* _Aim A_
Reproduce the forum thread about starter screen printing equipment word for word, starting at "I find stuff" and ending at "this pump out?".

# Best starter equipment.



## RichNation (Aug 8, 2015)

Hello everybody. I am completely new to any kind of printing. Currently I sell T-Shirts but subcontract out the printing portion.

I would like to get into the printing part of the business also. After looking around I see that there is a wide range of equipment along with a wide range of prices.

I find stuff like this:
New 4 Color 2 Station Silk Screen Printing Press with Complete Screening Kit | eBay

I see it's cheap but would it work as a good starter setup since I am a REALLY small company? How many shirts would something like this pump out in an hour?

On the other hand I see something like this:
Start-Up Screen Printing Equipment Packages with the Trooper Press

I understand that this may not even be the best equipment out right now (honestly I don't know) but even if it is close, it is out of budget. Would take me quite a while to afford this setup. How many shirts per hour could this pump out?


Is it worth buying equipment in stages, upgrading as I go, or just waiting until the funds are available and buy the best?

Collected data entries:

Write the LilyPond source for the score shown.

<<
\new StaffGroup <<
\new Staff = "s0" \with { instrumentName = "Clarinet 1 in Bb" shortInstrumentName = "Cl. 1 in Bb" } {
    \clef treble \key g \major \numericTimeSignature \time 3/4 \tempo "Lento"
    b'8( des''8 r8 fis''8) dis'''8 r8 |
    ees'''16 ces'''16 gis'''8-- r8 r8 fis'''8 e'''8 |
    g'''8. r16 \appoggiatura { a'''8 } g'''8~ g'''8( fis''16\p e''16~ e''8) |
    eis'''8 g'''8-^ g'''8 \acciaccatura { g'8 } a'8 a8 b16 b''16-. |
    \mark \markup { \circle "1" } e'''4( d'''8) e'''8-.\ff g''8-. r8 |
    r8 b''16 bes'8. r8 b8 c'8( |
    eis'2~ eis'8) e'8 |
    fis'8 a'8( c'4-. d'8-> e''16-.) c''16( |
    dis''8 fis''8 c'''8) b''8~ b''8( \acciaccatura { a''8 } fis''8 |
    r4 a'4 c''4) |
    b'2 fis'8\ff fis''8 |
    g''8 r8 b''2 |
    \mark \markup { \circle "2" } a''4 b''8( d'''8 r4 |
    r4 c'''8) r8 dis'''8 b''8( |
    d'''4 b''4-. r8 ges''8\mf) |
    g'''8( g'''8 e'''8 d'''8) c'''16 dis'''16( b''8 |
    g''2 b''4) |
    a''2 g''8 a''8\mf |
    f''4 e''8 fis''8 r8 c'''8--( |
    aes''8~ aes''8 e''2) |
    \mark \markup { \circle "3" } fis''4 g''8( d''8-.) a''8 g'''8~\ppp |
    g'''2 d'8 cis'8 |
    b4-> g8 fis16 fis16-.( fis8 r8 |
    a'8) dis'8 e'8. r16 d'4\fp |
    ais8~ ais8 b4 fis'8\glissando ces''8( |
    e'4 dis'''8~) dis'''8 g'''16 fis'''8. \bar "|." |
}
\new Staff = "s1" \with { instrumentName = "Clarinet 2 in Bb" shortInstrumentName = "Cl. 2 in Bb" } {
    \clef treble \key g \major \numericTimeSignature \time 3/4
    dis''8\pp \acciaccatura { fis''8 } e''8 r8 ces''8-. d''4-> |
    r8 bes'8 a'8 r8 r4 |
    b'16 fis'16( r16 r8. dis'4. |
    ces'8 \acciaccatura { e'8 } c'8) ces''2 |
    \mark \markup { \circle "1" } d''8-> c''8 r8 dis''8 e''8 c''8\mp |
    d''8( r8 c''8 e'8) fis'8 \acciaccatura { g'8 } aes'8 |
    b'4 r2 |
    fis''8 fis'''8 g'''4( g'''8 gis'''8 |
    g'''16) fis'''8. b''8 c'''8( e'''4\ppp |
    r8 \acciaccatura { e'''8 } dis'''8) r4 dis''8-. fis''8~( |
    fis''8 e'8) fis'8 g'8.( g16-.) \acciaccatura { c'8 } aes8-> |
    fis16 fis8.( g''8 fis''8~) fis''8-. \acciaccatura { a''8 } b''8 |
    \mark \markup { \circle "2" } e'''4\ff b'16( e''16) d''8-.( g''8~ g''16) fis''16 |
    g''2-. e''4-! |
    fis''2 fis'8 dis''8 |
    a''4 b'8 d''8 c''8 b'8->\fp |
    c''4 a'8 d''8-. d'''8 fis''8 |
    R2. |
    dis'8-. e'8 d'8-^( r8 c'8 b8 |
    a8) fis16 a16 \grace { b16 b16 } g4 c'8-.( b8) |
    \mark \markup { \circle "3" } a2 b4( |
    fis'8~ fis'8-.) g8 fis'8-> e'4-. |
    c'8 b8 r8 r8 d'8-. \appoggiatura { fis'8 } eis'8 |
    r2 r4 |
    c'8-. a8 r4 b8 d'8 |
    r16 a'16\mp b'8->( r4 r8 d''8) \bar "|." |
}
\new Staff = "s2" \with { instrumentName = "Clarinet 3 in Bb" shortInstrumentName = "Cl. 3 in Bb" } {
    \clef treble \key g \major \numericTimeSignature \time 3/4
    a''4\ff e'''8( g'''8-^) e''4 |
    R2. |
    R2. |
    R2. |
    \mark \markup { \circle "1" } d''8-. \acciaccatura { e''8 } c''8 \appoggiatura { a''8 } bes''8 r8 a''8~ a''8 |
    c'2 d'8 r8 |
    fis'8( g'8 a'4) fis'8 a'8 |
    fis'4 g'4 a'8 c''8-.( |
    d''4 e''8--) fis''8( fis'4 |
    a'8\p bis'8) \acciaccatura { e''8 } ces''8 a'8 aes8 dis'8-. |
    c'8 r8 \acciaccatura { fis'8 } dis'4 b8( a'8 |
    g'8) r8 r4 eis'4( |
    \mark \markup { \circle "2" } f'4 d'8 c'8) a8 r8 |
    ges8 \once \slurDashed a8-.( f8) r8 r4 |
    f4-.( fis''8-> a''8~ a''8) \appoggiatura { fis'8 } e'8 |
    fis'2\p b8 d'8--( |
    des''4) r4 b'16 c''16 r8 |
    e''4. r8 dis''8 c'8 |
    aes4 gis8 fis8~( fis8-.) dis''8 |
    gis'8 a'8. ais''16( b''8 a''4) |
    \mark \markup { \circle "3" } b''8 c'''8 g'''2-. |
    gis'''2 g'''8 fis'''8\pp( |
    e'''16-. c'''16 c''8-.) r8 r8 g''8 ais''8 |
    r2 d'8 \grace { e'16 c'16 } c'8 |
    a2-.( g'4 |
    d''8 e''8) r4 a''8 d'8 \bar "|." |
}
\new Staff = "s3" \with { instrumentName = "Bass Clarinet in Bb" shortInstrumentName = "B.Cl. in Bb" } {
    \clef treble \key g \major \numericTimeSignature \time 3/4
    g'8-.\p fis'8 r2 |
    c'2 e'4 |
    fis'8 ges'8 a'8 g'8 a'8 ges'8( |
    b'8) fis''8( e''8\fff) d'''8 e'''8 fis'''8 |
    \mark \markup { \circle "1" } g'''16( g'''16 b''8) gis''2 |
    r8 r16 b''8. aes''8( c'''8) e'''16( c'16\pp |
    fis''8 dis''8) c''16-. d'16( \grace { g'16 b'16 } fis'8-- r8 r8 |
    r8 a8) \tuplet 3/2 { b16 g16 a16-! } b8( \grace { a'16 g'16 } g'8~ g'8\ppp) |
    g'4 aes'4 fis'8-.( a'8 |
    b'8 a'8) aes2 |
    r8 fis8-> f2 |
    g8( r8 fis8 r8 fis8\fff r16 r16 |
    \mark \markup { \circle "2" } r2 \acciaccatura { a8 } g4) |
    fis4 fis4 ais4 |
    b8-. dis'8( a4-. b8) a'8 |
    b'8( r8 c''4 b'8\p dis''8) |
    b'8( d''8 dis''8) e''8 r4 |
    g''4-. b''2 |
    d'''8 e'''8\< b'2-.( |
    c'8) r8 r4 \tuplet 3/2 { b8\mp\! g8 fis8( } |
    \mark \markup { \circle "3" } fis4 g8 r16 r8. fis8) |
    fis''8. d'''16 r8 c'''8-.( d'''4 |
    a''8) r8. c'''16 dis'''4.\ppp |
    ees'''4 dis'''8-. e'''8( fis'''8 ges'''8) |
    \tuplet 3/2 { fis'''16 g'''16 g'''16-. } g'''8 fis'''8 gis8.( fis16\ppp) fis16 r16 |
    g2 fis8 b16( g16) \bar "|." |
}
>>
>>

* _Aim B_
Return every line of the records that contains the string "mark", matching case exactly.

* _Finished answer A_
I find stuff like this:
New 4 Color 2 Station Silk Screen Printing Press with Complete Screening Kit | eBay

I see it's cheap but would it work as a good starter setup since I am a REALLY small company? How many shirts would something like this pump out in an hour?

On the other hand I see something like this:
Start-Up Screen Printing Equipment Packages with the Trooper Press

I understand that this may not even be the best equipment out right now (honestly I don't know) but even if it is close, it is out of budget. Would take me quite a while to afford this setup. How many shirts per hour could this pump out?

* _Finished answer B_
    \mark \markup { \circle "1" } e'''4( d'''8) e'''8-.\ff g''8-. r8 |
    \mark \markup { \circle "2" } a''4 b''8( d'''8 r4 |
    \mark \markup { \circle "3" } fis''4 g''8( d''8-.) a''8 g'''8~\ppp |
    \mark \markup { \circle "1" } d''8-> c''8 r8 dis''8 e''8 c''8\mp |
    \mark \markup { \circle "2" } e'''4\ff b'16( e''16) d''8-.( g''8~ g''16) fis''16 |
    \mark \markup { \circle "3" } a2 b4( |
    \mark \markup { \circle "1" } d''8-. \acciaccatura { e''8 } c''8 \appoggiatura { a''8 } bes''8 r8 a''8~ a''8 |
    \mark \markup { \circle "2" } f'4 d'8 c'8) a8 r8 |
    \mark \markup { \circle "3" } b''8 c'''8 g'''2-. |
    \mark \markup { \circle "1" } g'''16( g'''16 b''8) gis''2 |
    \mark \markup { \circle "2" } r2 \acciaccatura { a8 } g4) |
    \mark \markup { \circle "3" } fis4 g8 r16 r8. fis8) |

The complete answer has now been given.